Another example, my uncle went to UVA for a heart attack and had to be admitted. When they checked him into the room there was a small platic tub that was given to him. It was about 16inches x 16inches, covered in saran wrap, and contained a wash cloth, soap, shampoo, a tooth bush, tooth paste, and mouth wash. When he went through the insurance billing the tub was listed as a "wleome tub" or something like that. Insurance was billed $95 for that little item that could put together for about 6-7 bucks from Walmart. Again, more funding for the charity cases.

The are both still alive and well. I'm very thankful for the care they received, but come on be honest. I beleive in helping out my neighbors but don't STEAL from me and my insurance company to pay for charity. Most people get arrested for doing stuff like that.

It is a good article.

Hmm. I keep receiving emails saying there are new comments on this thread, but clearly not. And my comment isn't up either. Glitch?

The hospitals are going broke across the country.

Insurance companies have palaces for headquarters buildings.

Health care companies are paid millions of taxpayer dollars to implement government programs like medicare advantage.

Single heathcare companies have monopolies in some states, and can charge whatever they want.

Why did the republican party offer no alternatives to the affordable health care act???

Simple answer, they like the status quo because health care company lobbyist are filling their coffers.

Still really confused how this fool thinks he'll benefit from obamacare. It's not like everyone who elects not to buy private insurance can all of a sudden get it for free. You have to be needy and below a certain income level, which it sounds like this guy is not. Shows how naive the general public in its knowledge of this program

I happen to be on diability and here is what I have already experienced in Chville: one of my doctors stopped seeing ALL medicare patients, my copays have increased, my cost of supplemental insurance has gone up, my insurance company has FORCED my mail order company to switch my medical supplies by discontinuing to carry the ones I have used for years, doc office visits are now rushed, pay more for lab work which I have do have done on a quarterly basis. Face it folks - healthcare is NOT A RIGHT. Even though public education sucks in this country, we need to do the same in healthcare - what is the minimum we as a society should provide someone - I say vaccinations, pain relief and death with dignity.

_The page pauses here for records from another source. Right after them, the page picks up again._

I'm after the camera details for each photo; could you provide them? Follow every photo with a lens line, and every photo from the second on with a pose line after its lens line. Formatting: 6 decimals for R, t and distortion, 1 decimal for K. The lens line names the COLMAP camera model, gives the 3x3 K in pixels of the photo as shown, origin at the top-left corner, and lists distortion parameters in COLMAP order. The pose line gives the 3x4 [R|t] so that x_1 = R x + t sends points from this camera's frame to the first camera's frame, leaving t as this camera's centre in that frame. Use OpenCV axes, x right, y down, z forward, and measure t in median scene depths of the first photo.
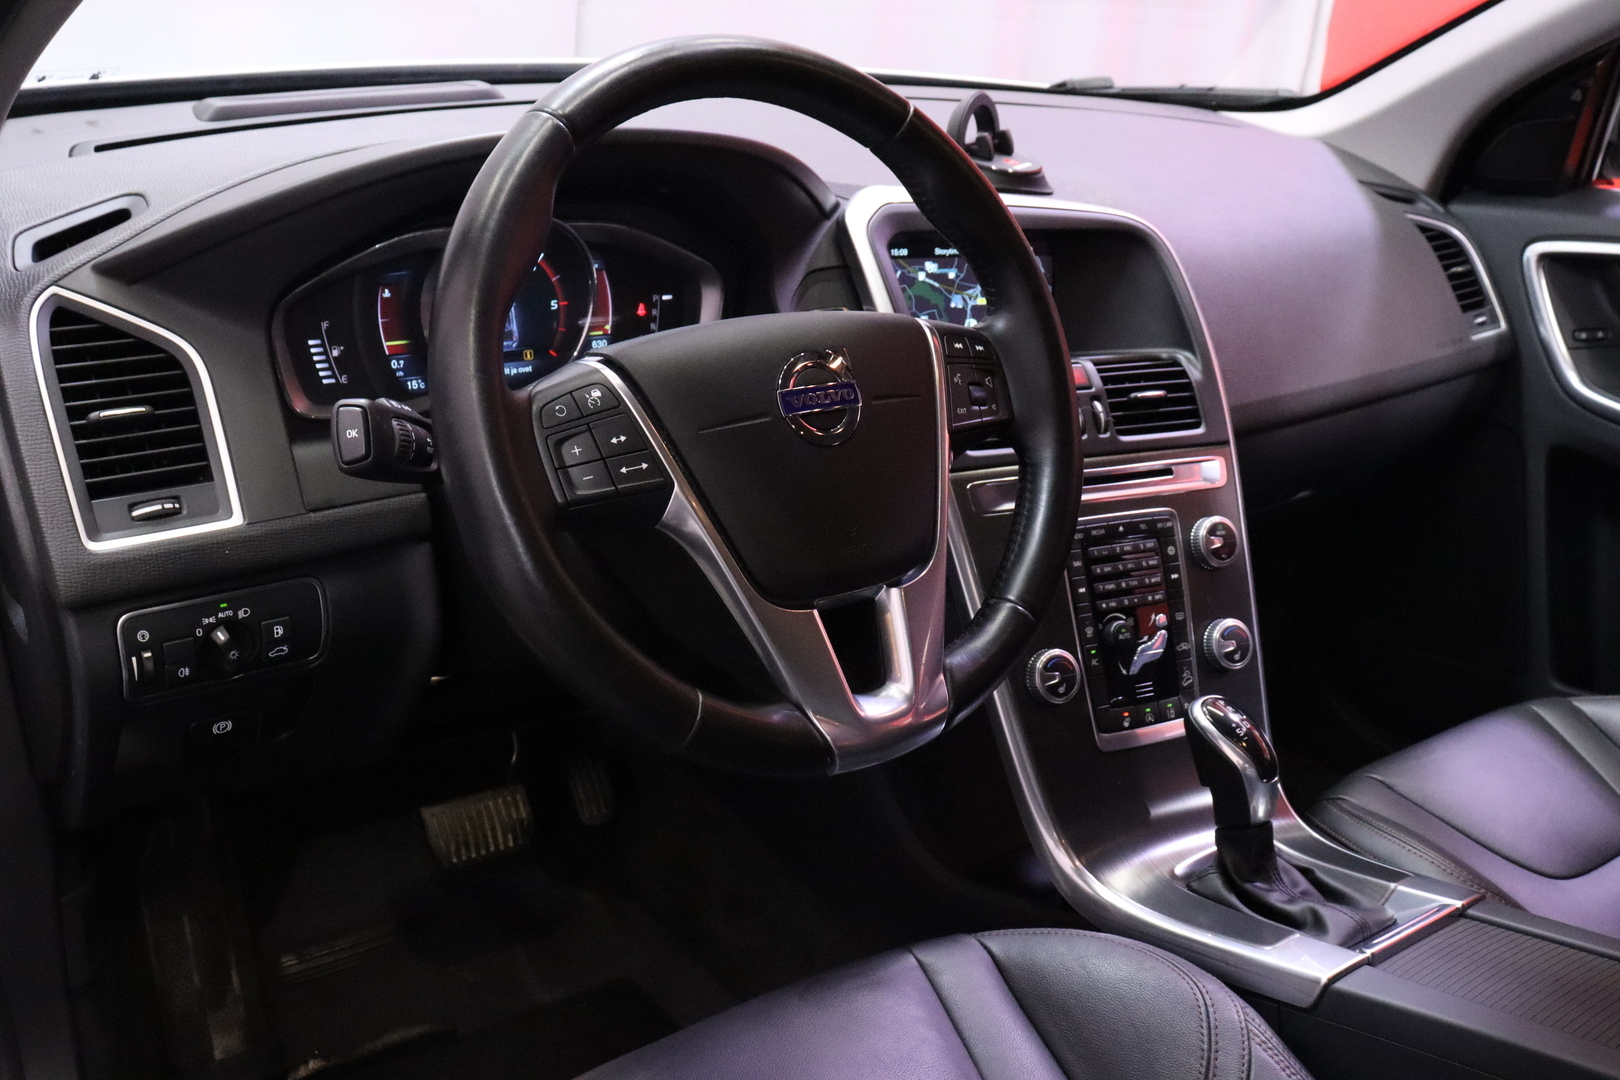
lens RADIAL K [[1580.5, 0, 819.1], [0, 1580.5, 550.5], [0, 0, 1]] dist [-0.055672, 0.000000]
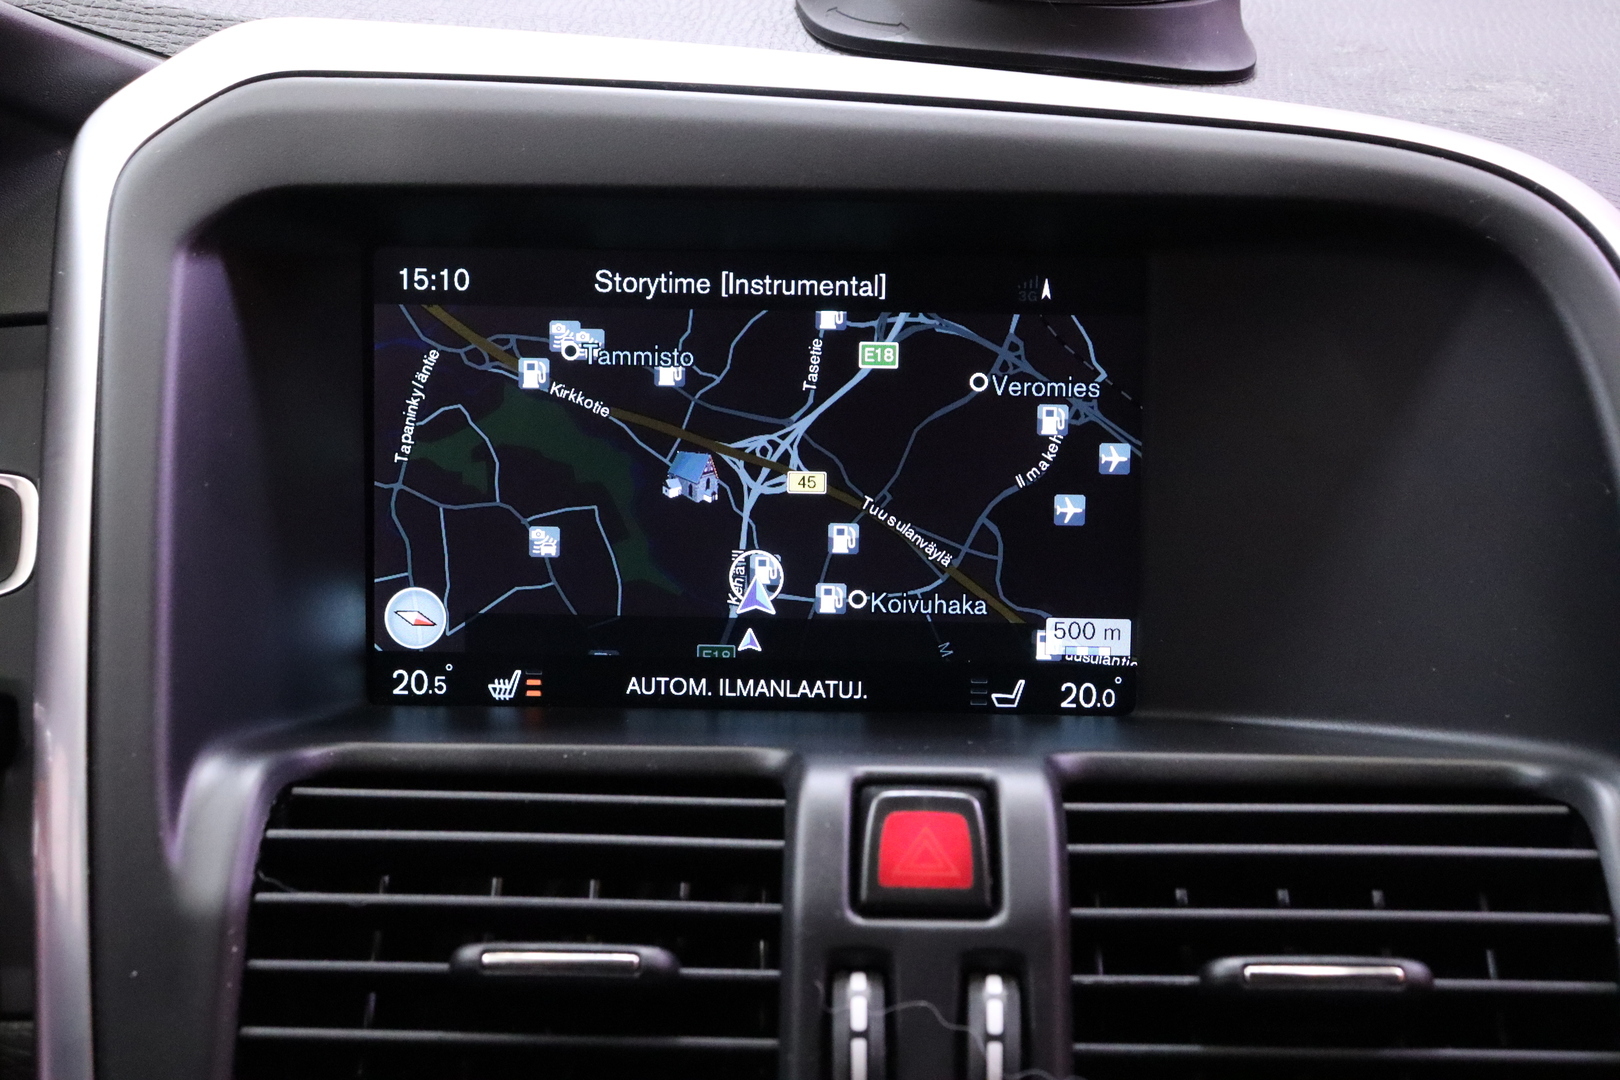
lens RADIAL K [[2322.0, 0, 818.5], [0, 2322.0, 544.4], [0, 0, 1]] dist [0.000007, 0.000000]
pose [[0.878094, 0.072535, -0.472958, 0.305958], [-0.125431, 0.988771, -0.081232, -0.127235], [0.461755, 0.130653, 0.877333, 0.725829]]
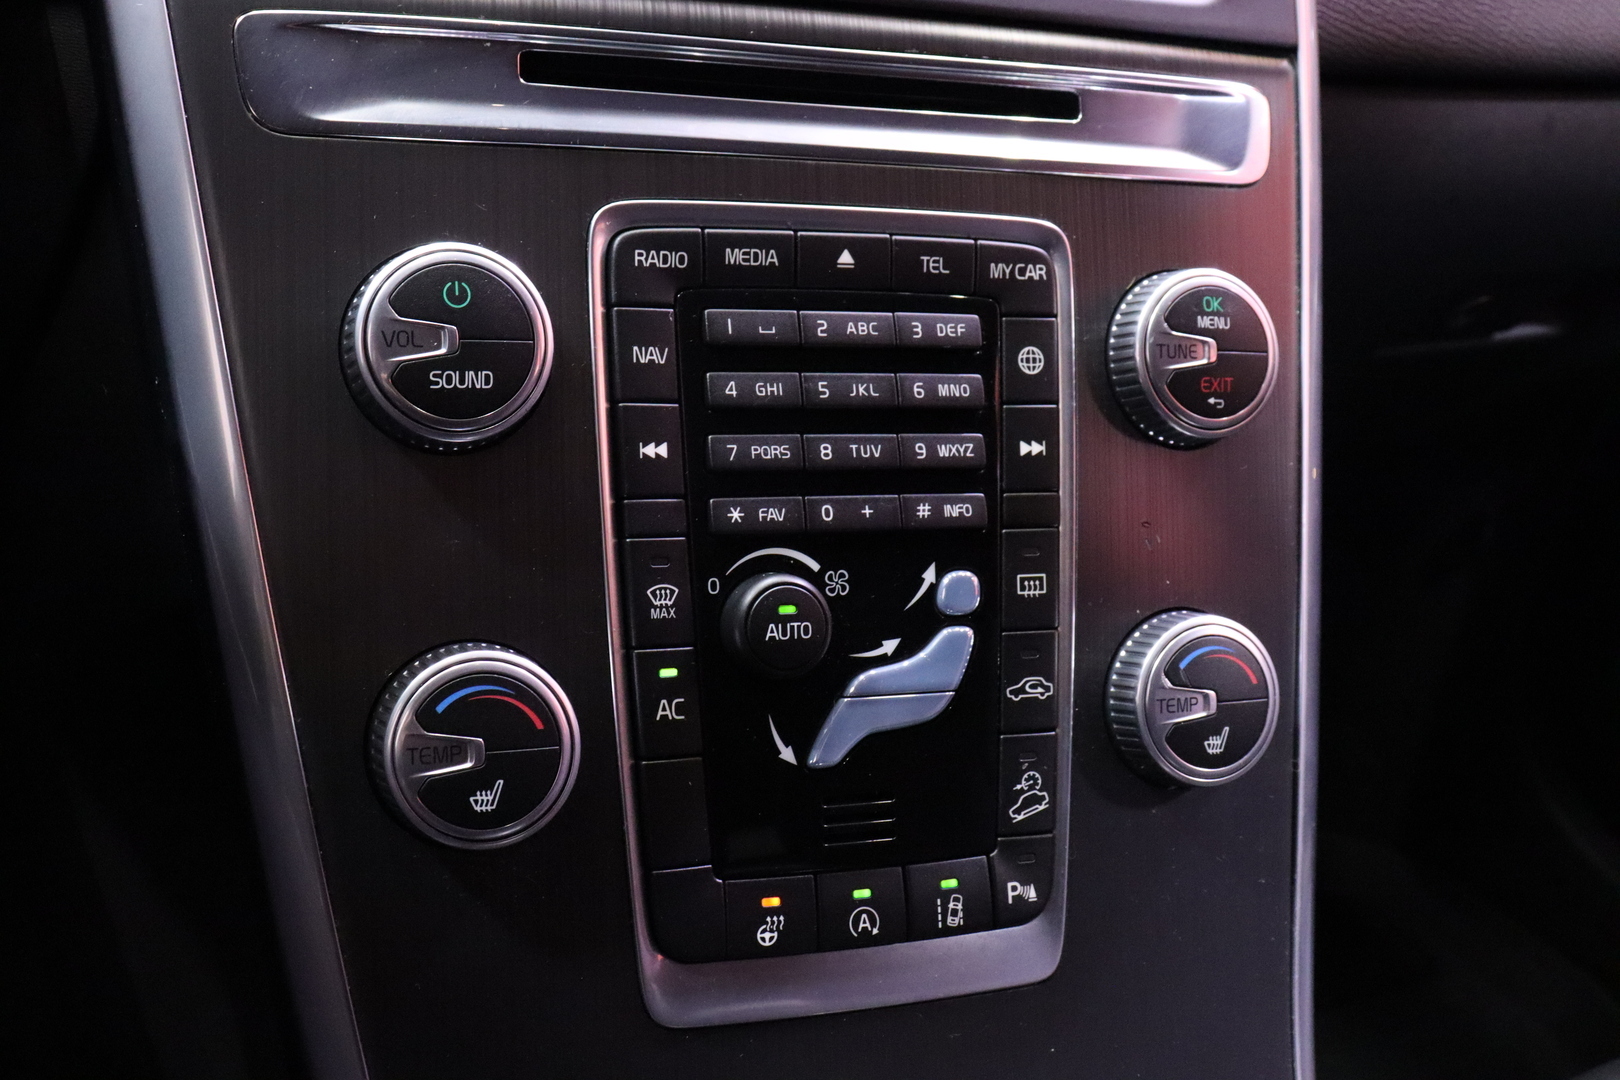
lens RADIAL K [[1727.7, 0, 811.1], [0, 1727.7, 547.8], [0, 0, 1]] dist [-0.068764, 0.000000]
pose [[0.988483, 0.114400, -0.099069, 0.225793], [-0.109741, 0.992636, 0.051281, 0.023373], [0.104206, -0.039819, 0.993758, 0.695482]]
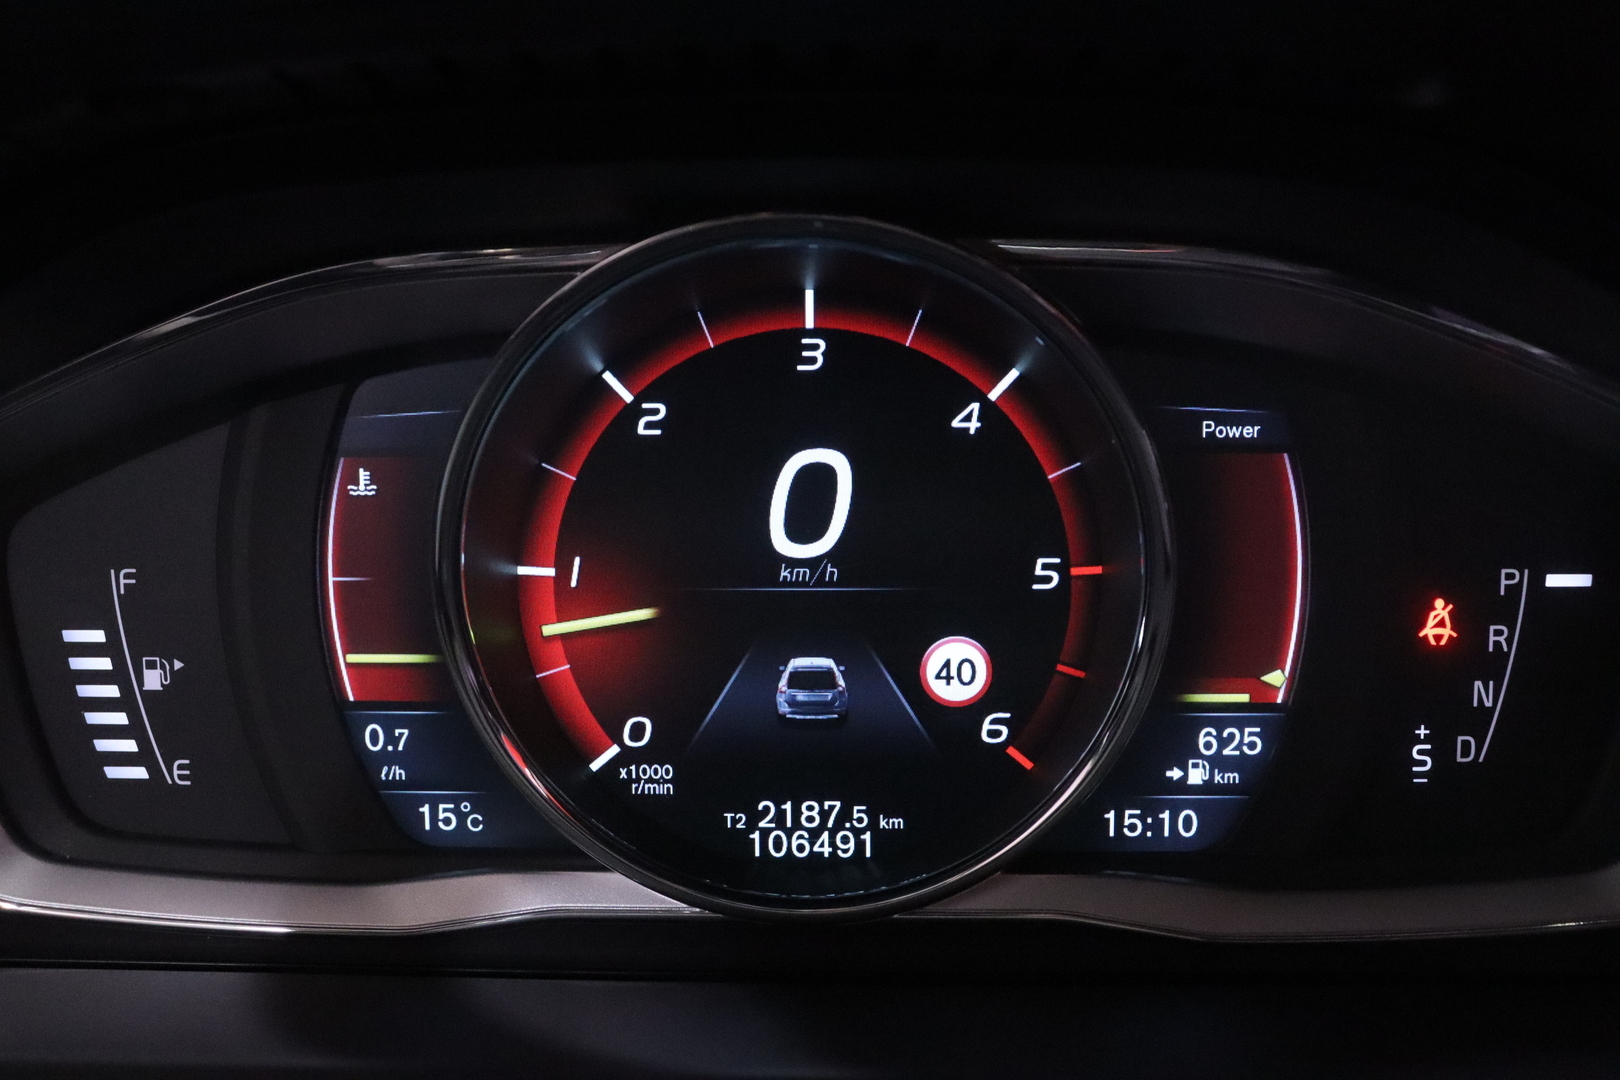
lens RADIAL K [[1925.2, 0, 773.6], [0, 1925.2, 573.8], [0, 0, 1]] dist [-0.090842, 0.000000]
pose [[0.764624, 0.133564, -0.630484, -0.006651], [-0.158893, 0.987159, 0.016424, -0.145258], [0.624582, 0.087621, 0.776028, 0.691655]]
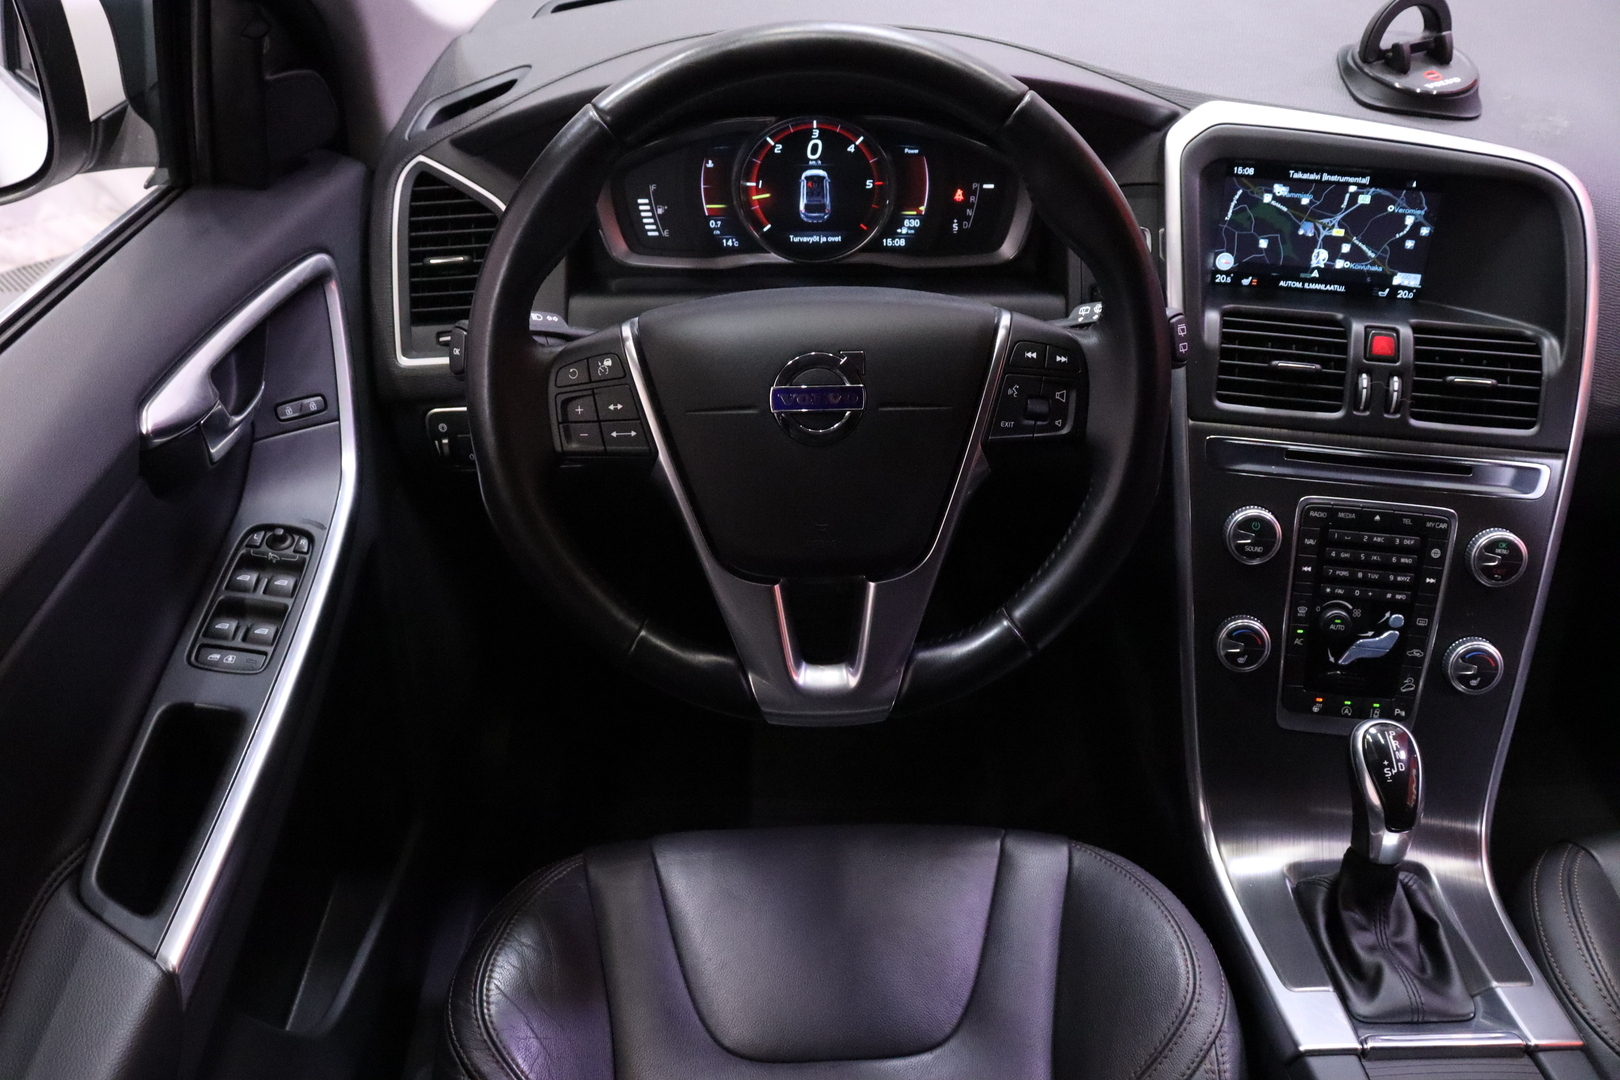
lens RADIAL K [[1335.3, 0, 805.8], [0, 1335.3, 546.9], [0, 0, 1]] dist [-0.139330, 0.078415]
pose [[0.796943, 0.310929, -0.517885, 0.332246], [-0.154066, 0.933620, 0.323447, -0.198929], [0.584076, -0.177980, 0.791946, 0.188400]]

Like others, appreciate this good and timely article

Good article. Everyone is discussing the intent of this legislation; however, the reality of its implementation is going be a faulty as every other federal social program that I can think of.

“Other countries have totally comparable healthcare at a fraction of our cost.” Cost to the tax payer or cost to the patient? Under the old plan indigent health care is subsidized and under the new plan indigent care is also subsidized. Under the new plan it is estimated that another 16 million will be added to the federal and state rolls of Medicaid. We will learn to do less with highway and education funding. Does the plan say who's going to pay for the health care of illegal aliens?
Question: under the new plan is every medical illness and procedure covered? If not, who decides which are not?